Egypt's ruling military has promised a transition to democracy - though it remained unclear how or when the transition would occur. Meanwhile, police have quashed protests in other Arab nations.
Cairo residents tidied Tahrir Square, the center of protests
Egypt's military promised Saturday to oversee a peaceful transition to democratic rule, as the country took its first breaths following 18 days of nationwide protests and the end of now former President Hosni Mubarak's 30 years in office.
"There will be a peaceful transition of power to the government when the environment allows for a freely elected government that governs the land by democracy," a military spokesman said.
Mubarak's cabinet will remain in place until a new government is formed, according to an announcement by the Higher Council of the Armed Forces, to whom Mubarak ceded power when he resigned on Friday.
Cairo residents cheered and sang patriotic songs to celebrate the beginning of the post-Mubarak era
The Council also said Egypt would respect its past international agreements, in a bid to alleviate Washington and Israel's fears.
"The Arab Republic of Egypt is committed to all regional and international obligations and treaties," a senior army officer said in a statement on state television, outlining the armed forces' broad strategies at home and abroad.
Israeli Finance Minister Yuval Steinitz welcomed the statement from Egypt, which became the first Arab nation to recognize the Jewish state in a 1979 peace treaty.
US President Barack Obama "welcomed the Supreme Council of the Armed Forces' announcement today that it is committed to a democratic civilian transition, and will stand by Egypt’s international obligations," the White House said in a statement.
Islamist opposition movement Muslim Brotherhood, viewed warily by many Western powers, praised the army's announced plans to bring in democratic rule and said it would not seek power.
Meanwhile, after all-night celebrations that followed Mubarak's departure, thousands of people gathered again Saturday in Cairo's central Tahrir Square.
Many civilians worked together to tidy the square - which served as the epicenter for the opposition rallies that toppled Mubarak's rule.
Civilians and soldiers worked together to remove road blocks in the area, while Cairo residents photographed each other holding flowers next to smiling soldiers, marking the first day of the post-Mubarak era.
A man proudly flashes the headline: 'People removed the regime'
Some pro-democracy activists said they would continue demonstrating in Tahrir Square until the Higher Military Council accepts their agenda for democratic reform, including a dissolution of parliament and the lifting of a 30-year-state of emergency used by Mubarak to crush dissent.
Return to order
The army's first decision on Saturday was to shorten the curfew imposed in Cairo, Alexandria and Suez to last from midnight to 6 a.m. local time, as businesses and banks were expected to open for normal hours on Sunday, the first day of the working week in Egypt.
Cairo stock exchange officials said their bourse would reopen on Wednesday, after being closed for nearly three weeks.

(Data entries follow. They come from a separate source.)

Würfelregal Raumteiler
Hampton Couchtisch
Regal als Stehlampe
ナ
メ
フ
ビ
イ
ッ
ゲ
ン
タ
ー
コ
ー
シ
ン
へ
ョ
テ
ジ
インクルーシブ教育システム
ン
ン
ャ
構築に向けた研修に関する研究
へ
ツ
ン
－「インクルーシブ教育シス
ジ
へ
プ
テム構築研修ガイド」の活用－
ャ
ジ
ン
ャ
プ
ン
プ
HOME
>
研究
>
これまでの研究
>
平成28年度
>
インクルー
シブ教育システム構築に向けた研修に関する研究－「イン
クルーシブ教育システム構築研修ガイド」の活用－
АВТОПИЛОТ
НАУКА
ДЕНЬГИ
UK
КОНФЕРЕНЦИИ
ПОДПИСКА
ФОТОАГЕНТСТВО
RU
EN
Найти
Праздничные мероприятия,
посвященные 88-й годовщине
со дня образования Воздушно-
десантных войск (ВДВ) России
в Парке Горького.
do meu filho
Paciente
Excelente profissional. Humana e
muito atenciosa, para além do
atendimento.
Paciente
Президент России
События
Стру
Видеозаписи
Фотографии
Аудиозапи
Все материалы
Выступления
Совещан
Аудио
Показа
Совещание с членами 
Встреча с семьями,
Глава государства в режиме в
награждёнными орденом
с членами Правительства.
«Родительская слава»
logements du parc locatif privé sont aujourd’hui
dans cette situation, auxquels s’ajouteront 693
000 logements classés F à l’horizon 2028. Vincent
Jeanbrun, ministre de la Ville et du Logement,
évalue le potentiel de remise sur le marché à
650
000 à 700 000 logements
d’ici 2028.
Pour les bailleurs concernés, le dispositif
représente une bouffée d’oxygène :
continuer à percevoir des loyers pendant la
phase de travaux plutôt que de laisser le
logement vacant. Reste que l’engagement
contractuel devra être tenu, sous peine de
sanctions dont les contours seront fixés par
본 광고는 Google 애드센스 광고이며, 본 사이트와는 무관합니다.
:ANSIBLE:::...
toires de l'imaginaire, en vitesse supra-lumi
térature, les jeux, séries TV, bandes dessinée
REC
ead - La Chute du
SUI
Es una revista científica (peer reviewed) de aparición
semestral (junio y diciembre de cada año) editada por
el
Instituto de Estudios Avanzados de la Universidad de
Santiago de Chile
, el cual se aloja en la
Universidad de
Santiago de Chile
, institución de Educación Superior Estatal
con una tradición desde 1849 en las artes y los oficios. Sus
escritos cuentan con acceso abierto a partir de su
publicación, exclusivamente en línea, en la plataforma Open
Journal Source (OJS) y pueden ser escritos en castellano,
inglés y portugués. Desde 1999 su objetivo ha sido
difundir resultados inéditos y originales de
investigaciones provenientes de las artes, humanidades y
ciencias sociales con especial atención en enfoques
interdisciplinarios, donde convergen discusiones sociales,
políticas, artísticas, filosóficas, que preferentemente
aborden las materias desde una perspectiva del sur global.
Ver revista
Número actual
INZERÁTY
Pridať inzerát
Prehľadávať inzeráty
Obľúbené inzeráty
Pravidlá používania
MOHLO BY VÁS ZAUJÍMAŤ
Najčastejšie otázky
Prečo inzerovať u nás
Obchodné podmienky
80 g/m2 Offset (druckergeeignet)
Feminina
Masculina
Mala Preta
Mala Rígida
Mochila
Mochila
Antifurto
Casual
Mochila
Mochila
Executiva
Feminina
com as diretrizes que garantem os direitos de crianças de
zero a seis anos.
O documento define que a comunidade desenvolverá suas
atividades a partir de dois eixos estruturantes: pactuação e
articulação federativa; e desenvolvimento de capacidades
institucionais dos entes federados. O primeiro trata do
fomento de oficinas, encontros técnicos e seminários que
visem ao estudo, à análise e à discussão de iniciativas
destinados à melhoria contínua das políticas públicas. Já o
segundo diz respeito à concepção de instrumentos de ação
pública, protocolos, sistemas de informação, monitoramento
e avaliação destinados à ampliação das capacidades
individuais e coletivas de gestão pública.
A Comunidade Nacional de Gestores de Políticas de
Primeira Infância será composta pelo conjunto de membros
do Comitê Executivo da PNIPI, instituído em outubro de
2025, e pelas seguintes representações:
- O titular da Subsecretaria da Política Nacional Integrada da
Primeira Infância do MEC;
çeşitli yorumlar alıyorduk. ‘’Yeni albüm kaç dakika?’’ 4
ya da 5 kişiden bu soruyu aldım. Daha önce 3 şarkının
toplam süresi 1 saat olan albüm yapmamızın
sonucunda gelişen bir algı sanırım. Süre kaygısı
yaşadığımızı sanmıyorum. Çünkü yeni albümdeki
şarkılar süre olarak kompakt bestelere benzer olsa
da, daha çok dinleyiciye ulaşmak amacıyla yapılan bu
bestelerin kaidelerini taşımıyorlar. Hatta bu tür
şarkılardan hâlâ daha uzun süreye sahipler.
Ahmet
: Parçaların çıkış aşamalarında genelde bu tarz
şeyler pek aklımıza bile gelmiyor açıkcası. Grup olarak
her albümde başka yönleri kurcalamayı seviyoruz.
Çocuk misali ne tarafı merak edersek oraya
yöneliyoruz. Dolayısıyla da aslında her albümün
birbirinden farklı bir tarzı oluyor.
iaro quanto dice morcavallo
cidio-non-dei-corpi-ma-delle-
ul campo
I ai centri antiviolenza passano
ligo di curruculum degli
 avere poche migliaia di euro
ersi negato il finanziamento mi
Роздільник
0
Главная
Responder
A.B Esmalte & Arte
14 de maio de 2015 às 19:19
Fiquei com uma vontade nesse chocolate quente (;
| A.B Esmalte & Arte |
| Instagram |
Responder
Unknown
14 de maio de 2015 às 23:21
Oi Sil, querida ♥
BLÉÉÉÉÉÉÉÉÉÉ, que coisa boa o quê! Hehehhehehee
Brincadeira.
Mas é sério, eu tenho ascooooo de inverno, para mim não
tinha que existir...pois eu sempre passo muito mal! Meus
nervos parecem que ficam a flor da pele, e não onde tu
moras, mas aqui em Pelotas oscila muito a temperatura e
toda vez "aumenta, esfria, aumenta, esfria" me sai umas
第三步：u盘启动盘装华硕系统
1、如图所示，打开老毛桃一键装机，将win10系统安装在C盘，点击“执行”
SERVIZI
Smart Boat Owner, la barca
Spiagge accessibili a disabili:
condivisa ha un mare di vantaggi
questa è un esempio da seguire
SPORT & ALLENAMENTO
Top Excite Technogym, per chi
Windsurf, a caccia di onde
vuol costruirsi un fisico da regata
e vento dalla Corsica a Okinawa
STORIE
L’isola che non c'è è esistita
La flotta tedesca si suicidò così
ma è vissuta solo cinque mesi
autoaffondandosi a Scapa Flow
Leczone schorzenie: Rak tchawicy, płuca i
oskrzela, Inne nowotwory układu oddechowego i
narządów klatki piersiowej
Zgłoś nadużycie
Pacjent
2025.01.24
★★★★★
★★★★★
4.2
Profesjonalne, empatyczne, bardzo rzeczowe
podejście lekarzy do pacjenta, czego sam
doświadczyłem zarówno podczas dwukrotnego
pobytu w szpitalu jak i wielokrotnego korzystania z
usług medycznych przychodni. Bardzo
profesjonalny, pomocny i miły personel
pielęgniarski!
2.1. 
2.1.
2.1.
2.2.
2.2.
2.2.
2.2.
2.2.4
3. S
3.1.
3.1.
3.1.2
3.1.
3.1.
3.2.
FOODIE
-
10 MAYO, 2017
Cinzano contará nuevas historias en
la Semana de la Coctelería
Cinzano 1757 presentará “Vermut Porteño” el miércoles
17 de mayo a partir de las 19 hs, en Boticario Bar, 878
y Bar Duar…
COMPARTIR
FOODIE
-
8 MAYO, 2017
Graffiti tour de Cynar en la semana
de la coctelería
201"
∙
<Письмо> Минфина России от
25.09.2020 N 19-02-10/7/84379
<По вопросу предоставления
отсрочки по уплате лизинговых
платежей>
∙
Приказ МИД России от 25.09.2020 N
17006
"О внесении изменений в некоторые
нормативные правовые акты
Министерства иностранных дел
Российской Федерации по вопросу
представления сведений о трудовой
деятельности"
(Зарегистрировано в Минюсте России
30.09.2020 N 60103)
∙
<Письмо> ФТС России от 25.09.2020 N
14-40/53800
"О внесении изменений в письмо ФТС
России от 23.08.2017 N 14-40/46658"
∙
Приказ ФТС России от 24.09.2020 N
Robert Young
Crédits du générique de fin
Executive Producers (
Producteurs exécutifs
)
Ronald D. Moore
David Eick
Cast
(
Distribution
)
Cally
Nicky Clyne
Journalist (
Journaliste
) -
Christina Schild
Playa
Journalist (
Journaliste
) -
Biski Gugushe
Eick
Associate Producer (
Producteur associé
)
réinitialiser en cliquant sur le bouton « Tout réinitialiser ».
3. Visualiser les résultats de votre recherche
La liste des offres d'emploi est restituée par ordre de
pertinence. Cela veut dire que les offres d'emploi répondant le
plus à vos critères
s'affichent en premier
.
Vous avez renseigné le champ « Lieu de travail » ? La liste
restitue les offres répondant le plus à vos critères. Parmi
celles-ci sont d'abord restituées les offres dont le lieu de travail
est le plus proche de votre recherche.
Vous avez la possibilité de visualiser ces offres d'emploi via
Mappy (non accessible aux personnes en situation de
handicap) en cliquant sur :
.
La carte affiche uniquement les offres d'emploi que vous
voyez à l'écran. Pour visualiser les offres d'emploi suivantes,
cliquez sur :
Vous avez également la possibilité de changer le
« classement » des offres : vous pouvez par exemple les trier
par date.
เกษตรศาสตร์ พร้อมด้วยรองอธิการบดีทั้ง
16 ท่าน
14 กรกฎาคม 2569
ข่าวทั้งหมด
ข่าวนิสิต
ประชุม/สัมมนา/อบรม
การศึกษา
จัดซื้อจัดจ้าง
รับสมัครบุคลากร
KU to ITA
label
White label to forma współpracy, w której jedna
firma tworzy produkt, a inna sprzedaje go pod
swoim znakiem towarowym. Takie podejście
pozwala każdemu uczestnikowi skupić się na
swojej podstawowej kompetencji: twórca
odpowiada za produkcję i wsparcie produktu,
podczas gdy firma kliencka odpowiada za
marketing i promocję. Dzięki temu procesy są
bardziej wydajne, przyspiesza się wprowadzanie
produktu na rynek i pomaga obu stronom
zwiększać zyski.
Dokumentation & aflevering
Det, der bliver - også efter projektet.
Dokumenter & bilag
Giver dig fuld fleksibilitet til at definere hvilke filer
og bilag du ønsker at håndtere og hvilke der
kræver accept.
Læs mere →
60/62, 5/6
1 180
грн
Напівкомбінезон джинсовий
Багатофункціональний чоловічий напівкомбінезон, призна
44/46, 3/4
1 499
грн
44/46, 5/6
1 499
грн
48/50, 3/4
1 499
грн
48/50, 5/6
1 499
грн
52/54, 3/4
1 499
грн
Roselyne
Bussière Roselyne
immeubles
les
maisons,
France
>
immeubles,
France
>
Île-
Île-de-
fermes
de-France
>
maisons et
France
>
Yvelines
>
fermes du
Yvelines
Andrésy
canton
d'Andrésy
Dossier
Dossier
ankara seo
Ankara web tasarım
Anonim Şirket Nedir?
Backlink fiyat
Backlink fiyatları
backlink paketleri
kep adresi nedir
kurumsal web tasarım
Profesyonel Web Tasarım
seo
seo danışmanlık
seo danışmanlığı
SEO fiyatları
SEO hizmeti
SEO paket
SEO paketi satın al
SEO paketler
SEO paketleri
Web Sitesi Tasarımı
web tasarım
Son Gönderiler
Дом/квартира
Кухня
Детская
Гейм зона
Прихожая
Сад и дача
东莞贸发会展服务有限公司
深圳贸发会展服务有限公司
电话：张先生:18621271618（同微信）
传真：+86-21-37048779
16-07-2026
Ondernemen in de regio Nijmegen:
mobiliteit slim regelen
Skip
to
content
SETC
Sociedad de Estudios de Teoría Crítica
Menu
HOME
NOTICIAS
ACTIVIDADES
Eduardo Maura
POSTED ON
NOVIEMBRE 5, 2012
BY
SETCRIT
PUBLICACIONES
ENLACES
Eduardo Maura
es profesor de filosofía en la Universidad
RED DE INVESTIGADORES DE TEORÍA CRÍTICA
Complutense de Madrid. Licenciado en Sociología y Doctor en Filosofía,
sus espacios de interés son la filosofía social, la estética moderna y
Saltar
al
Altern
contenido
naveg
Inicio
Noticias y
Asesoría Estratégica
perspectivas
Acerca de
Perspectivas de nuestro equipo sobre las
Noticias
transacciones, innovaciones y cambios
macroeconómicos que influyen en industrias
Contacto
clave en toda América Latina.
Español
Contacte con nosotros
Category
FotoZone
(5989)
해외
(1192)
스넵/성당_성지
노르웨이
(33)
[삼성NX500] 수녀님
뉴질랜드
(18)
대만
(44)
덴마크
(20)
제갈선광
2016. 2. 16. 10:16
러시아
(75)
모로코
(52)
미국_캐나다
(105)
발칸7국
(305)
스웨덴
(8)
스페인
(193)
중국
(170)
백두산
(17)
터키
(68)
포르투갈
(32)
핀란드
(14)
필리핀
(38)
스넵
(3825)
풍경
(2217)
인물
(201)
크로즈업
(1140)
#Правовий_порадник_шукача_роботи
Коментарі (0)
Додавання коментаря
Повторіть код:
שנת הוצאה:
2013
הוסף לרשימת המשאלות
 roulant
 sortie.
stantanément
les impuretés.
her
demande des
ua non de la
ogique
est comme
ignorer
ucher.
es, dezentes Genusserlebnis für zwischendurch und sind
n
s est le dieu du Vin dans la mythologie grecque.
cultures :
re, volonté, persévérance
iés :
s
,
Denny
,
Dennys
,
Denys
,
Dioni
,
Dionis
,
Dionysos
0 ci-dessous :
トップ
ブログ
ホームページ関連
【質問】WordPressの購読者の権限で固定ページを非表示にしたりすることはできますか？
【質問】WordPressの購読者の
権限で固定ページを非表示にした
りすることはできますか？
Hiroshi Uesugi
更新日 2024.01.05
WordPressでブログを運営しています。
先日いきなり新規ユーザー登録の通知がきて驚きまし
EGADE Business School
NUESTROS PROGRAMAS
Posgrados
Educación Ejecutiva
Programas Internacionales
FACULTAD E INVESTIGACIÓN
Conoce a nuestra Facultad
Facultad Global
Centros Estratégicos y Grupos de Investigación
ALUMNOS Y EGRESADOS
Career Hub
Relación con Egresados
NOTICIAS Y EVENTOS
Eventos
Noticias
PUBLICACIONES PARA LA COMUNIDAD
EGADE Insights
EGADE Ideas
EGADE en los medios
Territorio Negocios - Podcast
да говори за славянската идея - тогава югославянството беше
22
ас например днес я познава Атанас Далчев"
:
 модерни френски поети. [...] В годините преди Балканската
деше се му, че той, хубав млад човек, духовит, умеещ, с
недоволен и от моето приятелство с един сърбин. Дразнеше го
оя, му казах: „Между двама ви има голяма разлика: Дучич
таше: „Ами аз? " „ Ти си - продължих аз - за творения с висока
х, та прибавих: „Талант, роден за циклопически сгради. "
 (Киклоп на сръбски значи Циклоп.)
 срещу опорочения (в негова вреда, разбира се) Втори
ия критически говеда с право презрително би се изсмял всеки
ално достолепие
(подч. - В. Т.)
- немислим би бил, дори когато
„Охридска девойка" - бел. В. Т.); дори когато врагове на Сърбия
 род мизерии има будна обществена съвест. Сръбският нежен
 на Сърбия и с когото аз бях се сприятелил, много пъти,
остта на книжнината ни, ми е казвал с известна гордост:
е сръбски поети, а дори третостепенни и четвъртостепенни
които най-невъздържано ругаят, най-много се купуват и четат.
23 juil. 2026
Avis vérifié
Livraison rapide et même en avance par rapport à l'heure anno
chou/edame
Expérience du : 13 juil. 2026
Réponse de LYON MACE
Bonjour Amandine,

Meanwhile on Saturday, the new administration took measures to prevent senior government officials from leaving the country, announcing plans to investigate them for possible abuses and corruption.
Travel bans and asset freezes were announced for 40 politicians, including former Prime Minister Ahmed Nazif and the much-despised former Interior Minister Habib al-Adly. Egyptian Information Minister Anas al-Fiqi was also placed under house arrest, broadcaster al-Arabiya quoted army sources as saying.
Future remains uncertain
Both civilians and army officers were seen taking pictures of the historic day
The military council gave few concrete details of its plans for Egypt's "transitional phase" and released no timetable for presidential or parliamentary elections.
Meanwhile, the tumultuous events in Egypt and those that preceded them in Tunisia continued to send shock waves abroad. Police and security services in Yemen and Algeria quashed pro-democracy demonstrations in Algiers and Sanaa.
In the Yemeni capital, Sanaa, an opposition demonstration by some 2,000 people broke up Saturday after clashes with pro-government demonstrators armed with knives and batons. In Algiers some 30,000 police were deployed to stop dissidents from staging a march against the government.